Sein Bedürfnis ist mehr als Brot und eine warme Decke. Die Not soll die Menschenwürde nicht verdrängen. Flüchtling zu sein, macht nicht stolz Es ist ein Schicksal, das deinen Körper und deine Seele erfasst, gegen das du dich nicht wehren kannst und das du nicht ablehnen kannst. Die Angst und die Fragen, lassen den Flüchtling nicht zur Ruhe kommen und den Gedanken nicht vertreiben, wann werde ich festgenommen und zurückgeschoben? Die Verzweiflung raubt ihm den Schlaf.
Schmerz und Albträume nagen an seiner Seele So dass ihm keine Speise schmeckt und sein Hunger nicht gestillt werden kann. Erst wenn er eine Chance bekommt sein Brot aus eigener Kraft verdient Wird es ihn sättigen und zufriedener machen Als Almosen und Abhängigkeit. Dann kann er seine Zukunft planen und in Freiheit und Würde leben.

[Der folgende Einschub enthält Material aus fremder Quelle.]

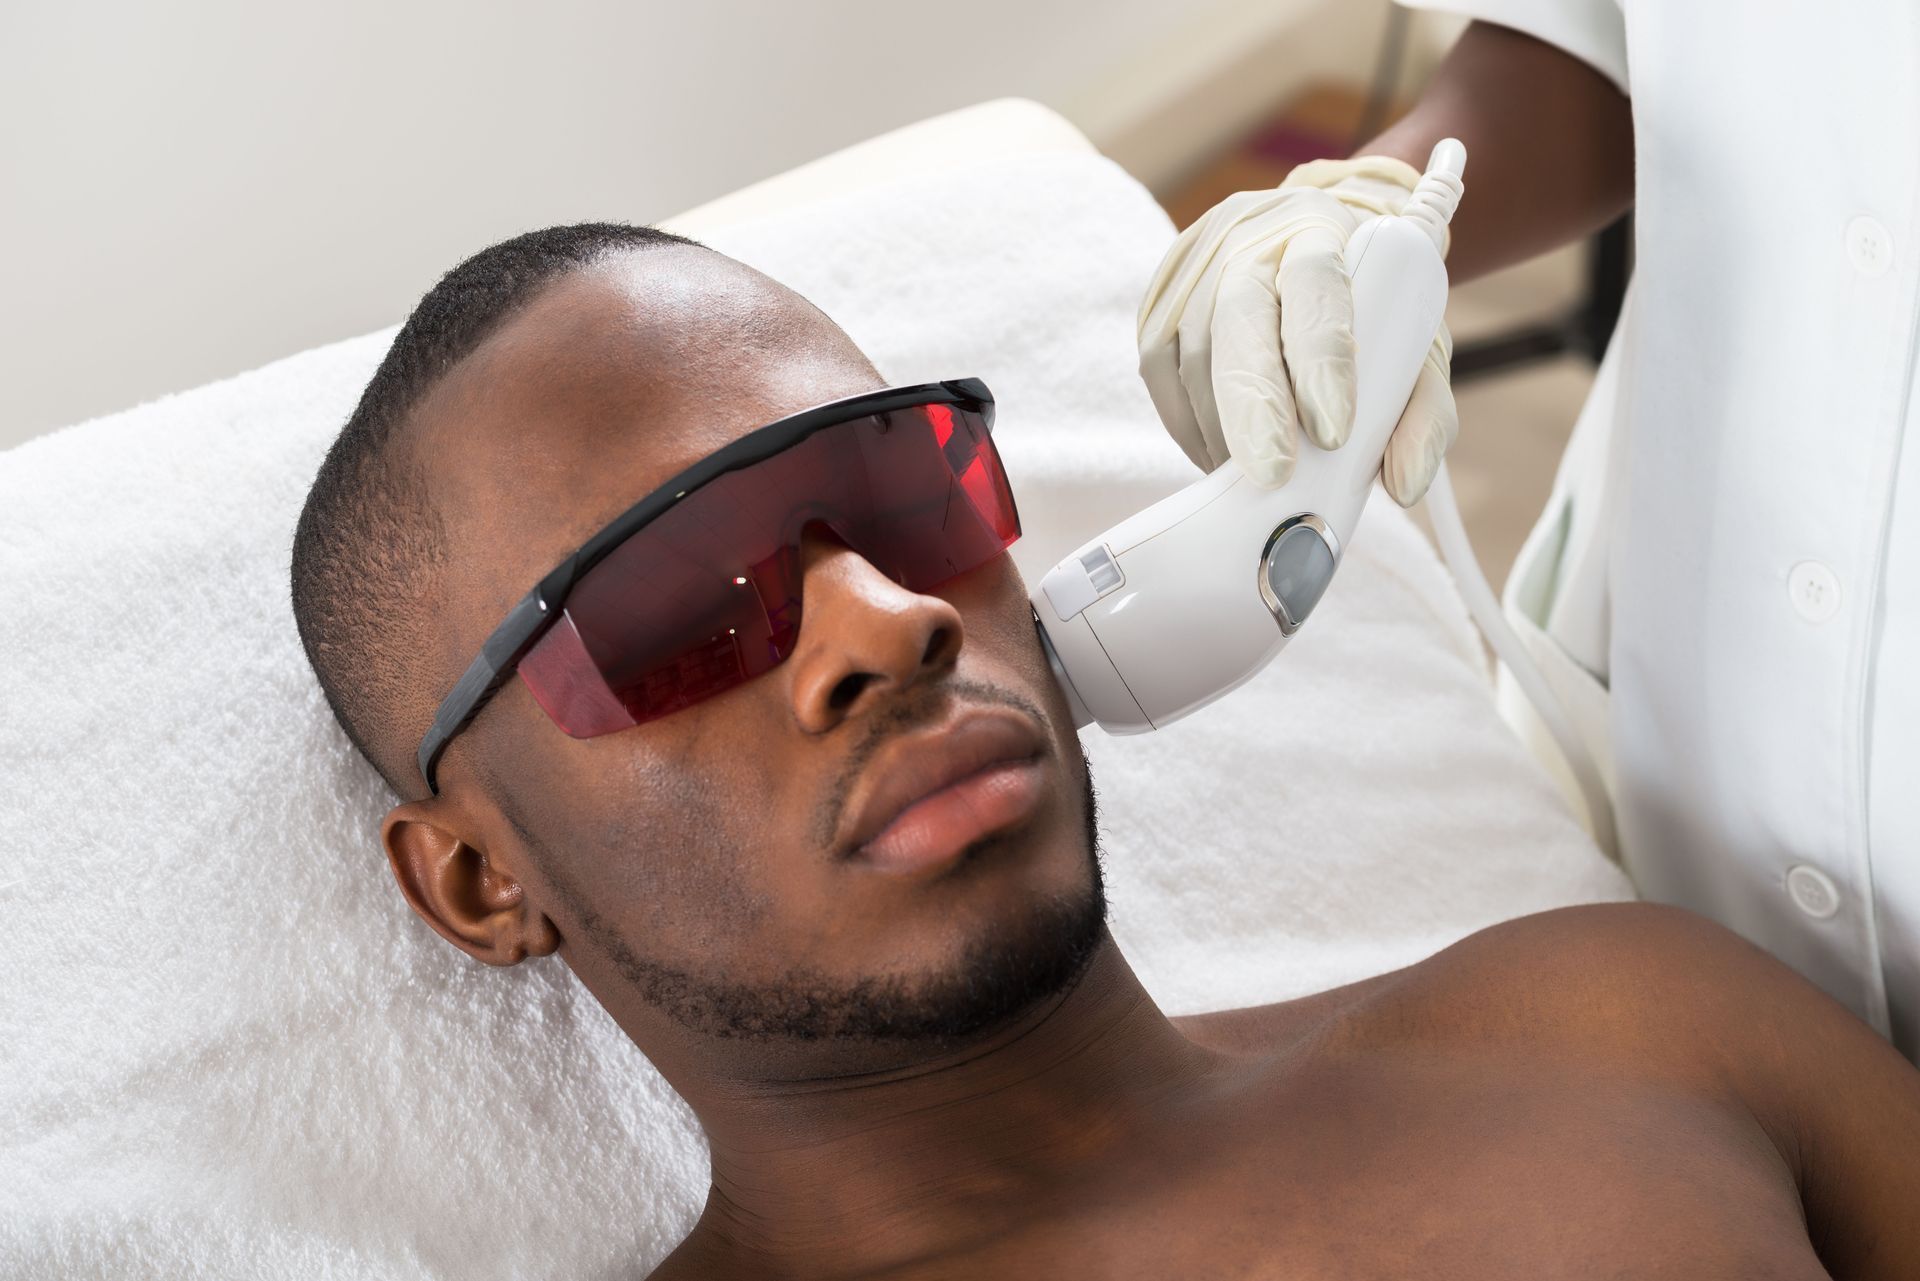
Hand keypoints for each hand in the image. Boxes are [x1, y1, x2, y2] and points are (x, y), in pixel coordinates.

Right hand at [1136, 155, 1457, 505]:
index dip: (1322, 359)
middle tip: (1275, 476)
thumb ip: (1421, 410)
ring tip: (1265, 477)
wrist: (1305, 243)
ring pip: (1197, 364)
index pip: (1316, 286)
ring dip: (1229, 433)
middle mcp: (1245, 244)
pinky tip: (1229, 454)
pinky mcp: (1155, 315)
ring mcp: (1190, 277)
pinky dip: (1198, 432)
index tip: (1334, 432)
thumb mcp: (1414, 341)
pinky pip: (1166, 385)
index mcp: (1319, 232)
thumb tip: (1405, 483)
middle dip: (1255, 406)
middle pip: (1239, 321)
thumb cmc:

Freunde: zu Euch ist man geflüchtet, weil ihr in Wohlstand und Sicherheit lebt und in Eurem Land Frieden herrscht. Ihr sollt nicht die Reisenden verabscheuen, nicht ignorieren und ihre menschliche Würde verletzen, sondern ihnen Respekt erweisen.
Ihr Flüchtlinge: Das Leben wird nicht immer so grausam sein die entbehrungsreichen Tage werden vorübergehen. Wenn Eure Wünsche nicht erfüllt werden, verzweifelt nicht und gebt nicht auf, denn die schönen Tage werden wieder kommen und ihr werdet wieder lachen!